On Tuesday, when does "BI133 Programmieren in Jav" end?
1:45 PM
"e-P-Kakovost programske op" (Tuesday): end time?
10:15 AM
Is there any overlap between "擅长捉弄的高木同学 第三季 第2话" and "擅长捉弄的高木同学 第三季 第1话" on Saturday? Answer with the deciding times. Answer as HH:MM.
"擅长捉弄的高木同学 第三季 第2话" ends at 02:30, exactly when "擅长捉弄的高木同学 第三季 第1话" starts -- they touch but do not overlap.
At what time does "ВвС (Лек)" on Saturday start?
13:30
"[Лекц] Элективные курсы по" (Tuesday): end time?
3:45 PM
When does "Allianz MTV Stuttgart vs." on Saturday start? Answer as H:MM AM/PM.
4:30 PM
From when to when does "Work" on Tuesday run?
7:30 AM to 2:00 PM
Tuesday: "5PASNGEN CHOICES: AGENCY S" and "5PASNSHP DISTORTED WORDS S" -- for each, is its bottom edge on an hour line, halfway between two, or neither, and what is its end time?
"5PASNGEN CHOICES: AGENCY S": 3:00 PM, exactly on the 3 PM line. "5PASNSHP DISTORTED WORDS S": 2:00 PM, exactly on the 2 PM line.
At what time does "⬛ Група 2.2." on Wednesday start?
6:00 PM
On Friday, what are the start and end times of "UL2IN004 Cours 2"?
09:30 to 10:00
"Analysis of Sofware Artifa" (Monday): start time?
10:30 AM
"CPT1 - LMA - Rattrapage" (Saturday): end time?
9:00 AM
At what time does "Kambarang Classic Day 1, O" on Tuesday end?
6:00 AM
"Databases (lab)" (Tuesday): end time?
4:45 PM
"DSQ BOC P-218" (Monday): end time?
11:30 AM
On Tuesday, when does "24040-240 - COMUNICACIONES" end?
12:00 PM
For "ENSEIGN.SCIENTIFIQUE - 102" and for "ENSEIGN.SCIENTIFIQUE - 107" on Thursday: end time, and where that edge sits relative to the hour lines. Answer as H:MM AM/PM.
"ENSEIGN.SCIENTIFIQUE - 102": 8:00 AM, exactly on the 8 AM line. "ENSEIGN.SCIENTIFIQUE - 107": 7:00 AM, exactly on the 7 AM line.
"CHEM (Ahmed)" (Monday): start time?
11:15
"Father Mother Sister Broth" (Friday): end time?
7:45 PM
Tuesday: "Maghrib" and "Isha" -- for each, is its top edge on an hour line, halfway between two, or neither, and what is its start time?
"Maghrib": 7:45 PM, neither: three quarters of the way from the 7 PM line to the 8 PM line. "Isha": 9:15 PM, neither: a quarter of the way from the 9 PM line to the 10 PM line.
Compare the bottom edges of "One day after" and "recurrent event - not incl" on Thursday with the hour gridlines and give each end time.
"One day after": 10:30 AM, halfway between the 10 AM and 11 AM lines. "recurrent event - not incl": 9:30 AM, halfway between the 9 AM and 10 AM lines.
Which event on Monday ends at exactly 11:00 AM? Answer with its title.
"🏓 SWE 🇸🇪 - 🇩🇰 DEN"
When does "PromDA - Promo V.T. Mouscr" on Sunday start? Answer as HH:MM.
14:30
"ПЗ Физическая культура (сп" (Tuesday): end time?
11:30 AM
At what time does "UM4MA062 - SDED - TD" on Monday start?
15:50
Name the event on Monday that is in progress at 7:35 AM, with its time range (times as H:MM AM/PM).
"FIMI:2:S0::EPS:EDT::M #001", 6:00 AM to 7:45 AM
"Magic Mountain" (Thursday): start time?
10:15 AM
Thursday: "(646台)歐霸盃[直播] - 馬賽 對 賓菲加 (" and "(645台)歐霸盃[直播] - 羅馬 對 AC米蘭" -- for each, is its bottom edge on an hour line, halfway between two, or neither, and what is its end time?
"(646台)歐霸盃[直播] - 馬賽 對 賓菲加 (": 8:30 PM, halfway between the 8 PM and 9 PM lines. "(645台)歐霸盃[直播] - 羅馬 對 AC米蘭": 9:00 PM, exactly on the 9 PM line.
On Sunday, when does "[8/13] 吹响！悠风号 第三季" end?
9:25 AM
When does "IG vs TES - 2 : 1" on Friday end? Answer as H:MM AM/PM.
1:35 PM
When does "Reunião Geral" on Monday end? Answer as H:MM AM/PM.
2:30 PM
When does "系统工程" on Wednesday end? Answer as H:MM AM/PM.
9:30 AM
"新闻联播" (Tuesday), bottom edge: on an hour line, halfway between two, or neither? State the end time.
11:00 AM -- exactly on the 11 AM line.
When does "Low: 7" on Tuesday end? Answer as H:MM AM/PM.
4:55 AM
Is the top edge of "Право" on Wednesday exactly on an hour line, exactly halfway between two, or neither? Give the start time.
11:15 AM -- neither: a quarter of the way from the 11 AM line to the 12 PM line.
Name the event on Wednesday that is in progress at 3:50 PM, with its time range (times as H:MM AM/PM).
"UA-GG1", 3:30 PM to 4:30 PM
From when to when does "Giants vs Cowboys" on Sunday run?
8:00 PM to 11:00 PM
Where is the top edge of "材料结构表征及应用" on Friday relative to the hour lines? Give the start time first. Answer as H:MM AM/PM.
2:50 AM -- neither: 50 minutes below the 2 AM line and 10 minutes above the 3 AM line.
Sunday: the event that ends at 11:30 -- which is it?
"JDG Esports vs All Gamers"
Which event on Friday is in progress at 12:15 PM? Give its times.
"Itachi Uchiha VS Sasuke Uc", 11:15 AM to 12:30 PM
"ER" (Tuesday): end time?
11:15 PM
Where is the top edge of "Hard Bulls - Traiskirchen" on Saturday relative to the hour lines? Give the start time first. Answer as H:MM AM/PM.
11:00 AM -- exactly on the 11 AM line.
::::::
Task goal:
Update the data above, changing every "hour lines" to "grid lines" and leaving all other text unchanged.

Solution for this exercise:
On Tuesday, when does "BI133 Programmieren in Jav" end?
1:45 PM
"e-P-Kakovost programske op" (Tuesday): end time?
10:15 AM
Is there any overlap between "擅长捉弄的高木同学 第三季 第2话" and "擅长捉弄的高木同学 第三季 第1话" on Saturday? Answer with the deciding times. Answer as HH:MM.
"擅长捉弄的高木同学 第三季 第2话" ends at 02:30, exactly when "擅长捉弄的高木同学 第三季 第1话" starts -- they touch but do not overlap.
At what time does "ВвС (Лек)" on Saturday start?
13:30
"[Лекц] Элективные курсы по" (Tuesday): end time?
3:45 PM
When does "Allianz MTV Stuttgart vs." on Saturday start? Answer as H:MM AM/PM.
4:30 PM
From when to when does "Work" on Tuesday run?
7:30 AM to 2:00 PM
Tuesday: "5PASNGEN CHOICES: AGENCY S" and "5PASNSHP DISTORTED WORDS S" -- for each, is its bottom edge on an hour line, halfway between two, or neither, and what is its end time?
"5PASNGEN CHOICES: AGENCY S": 3:00 PM, exactly on the 3 PM line. "5PASNSHP DISTORTED WORDS S": 2:00 PM, exactly on the 2 PM line.
At what time does "⬛ Група 2.2." on Wednesday start?
6:00 PM
On Friday, what are the start and end times of "UL2IN004 Cours 2"?
09:30 to 10:00
"Analysis of Sofware Artifa" (Monday): start time?
10:30 AM
"CPT1 - LMA - Rattrapage" (Saturday): end time?
9:00 AM
At what time does "Kambarang Classic Day 1, O" on Tuesday end?
6:00 AM
"Databases (lab)" (Tuesday): end time?
4:45 PM
"DSQ BOC P-218" (Monday): end time?
11:30 AM
On Tuesday, when does "24040-240 - COMUNICACIONES" end?
12:00 PM
For "ENSEIGN.SCIENTIFIQUE - 102" and for "ENSEIGN.SCIENTIFIQUE - 107" on Thursday: end time, and where that edge sits relative to the grid lines. Answer as H:MM AM/PM.
"ENSEIGN.SCIENTIFIQUE - 102": 8:00 AM, exactly on the 8 AM line. "ENSEIGN.SCIENTIFIQUE - 107": 7:00 AM, exactly on the 7 AM line.
"CHEM (Ahmed)" (Monday): start time?
11:15
"Father Mother Sister Broth" (Friday): end time?
7:45 PM
Tuesday: "Maghrib" and "Isha" -- for each, is its top edge on an hour line, halfway between two, or neither, and what is its start time?
"Maghrib": 7:45 PM, neither: three quarters of the way from the 7 PM line to the 8 PM line. "Isha": 9:15 PM, neither: a quarter of the way from the 9 PM line to the 10 PM line.
Compare the bottom edges of "One day after" and "recurrent event - not incl" on Thursday with the hour gridlines and give each end time.
"One day after": 10:30 AM, halfway between the 10 AM and 11 AM lines. "recurrent event - not incl": 9:30 AM, halfway between the 9 AM and 10 AM lines.
Which event on Monday ends at exactly 11:00 AM? Answer with its title.
"🏓 SWE 🇸🇪 - 🇩🇰 DEN"
When does "PromDA - Promo V.T. Mouscr" on Sunday start? Answer as HH:MM.
14:30
"ПЗ Физическая культура (сп" (Tuesday): end time?
11:30 AM
At what time does "UM4MA062 - SDED - TD" on Monday start?
15:50
Name the event on Monday that is in progress at 7:35 AM, with its time range (times as H:MM AM/PM).
"FIMI:2:S0::EPS:EDT::M #001", 6:00 AM to 7:45 AM
"Magic Mountain" (Thursday): start time?
10:15 AM
Thursday: "(646台)歐霸盃[直播] - 馬賽 對 賓菲加 (" and "(645台)歐霸盃[直播] - 羅馬 對 AC米蘭" -- for each, is its bottom edge on an hour line, halfway between two, or neither, and what is its end time?
"(646台)歐霸盃[直播] - 馬賽 對 賓菲加 (": 8:30 PM, halfway between the 8 PM and 9 PM lines. "(645台)歐霸盃[直播] - 羅馬 對 AC米蘭": 9:00 PM, exactly on the 9 PM line.
On Sunday, when does "[8/13] 吹响！悠风号 第三季" end?
9:25 AM
When does "IG vs TES - 2 : 1" on Friday end? Answer as H:MM AM/PM.
1:35 PM
When does "Reunião Geral" on Monday end? Answer as H:MM AM/PM.
2:30 PM
When does "系统工程" on Wednesday end? Answer as H:MM AM/PM.
9:30 AM
"新闻联播" (Tuesday), bottom edge: on an hour line, halfway between two, or neither? State the end time.
11:00 AM -- exactly on the 11 AM line.
When does "Low: 7" on Tuesday end? Answer as H:MM AM/PM.
4:55 AM
Is the top edge of "Право" on Wednesday exactly on an hour line, exactly halfway between two, or neither? Give the start time.
11:15 AM -- neither: a quarter of the way from the 11 AM line to the 12 PM line.
Name the event on Wednesday that is in progress at 3:50 PM, with its time range (times as H:MM AM/PM).
"UA-GG1", 3:30 PM to 4:30 PM
From when to when does "Giants vs Cowboys" on Sunday run?
8:00 PM to 11:00 PM
Where is the top edge of "材料结构表征及应用" on Friday relative to the grid lines? Give the start time first. Answer as H:MM AM/PM.
2:50 AM -- neither: 50 minutes below the 2 AM line and 10 minutes above the 3 AM line.
Sunday: the event that ends at 11:30 -- which is it?
"JDG Esports vs All Gamers"
Which event on Friday is in progress at 12:15 PM? Give its times.
"Itachi Uchiha VS Sasuke Uc", 11:15 AM to 12:30 PM
"ER" (Tuesday): end time?
11:15 PM
Where is the top edge of "Hard Bulls - Traiskirchen" on Saturday relative to the grid lines? Give the start time first. Answer as H:MM AM/PM.
11:00 AM -- exactly on the 11 AM line.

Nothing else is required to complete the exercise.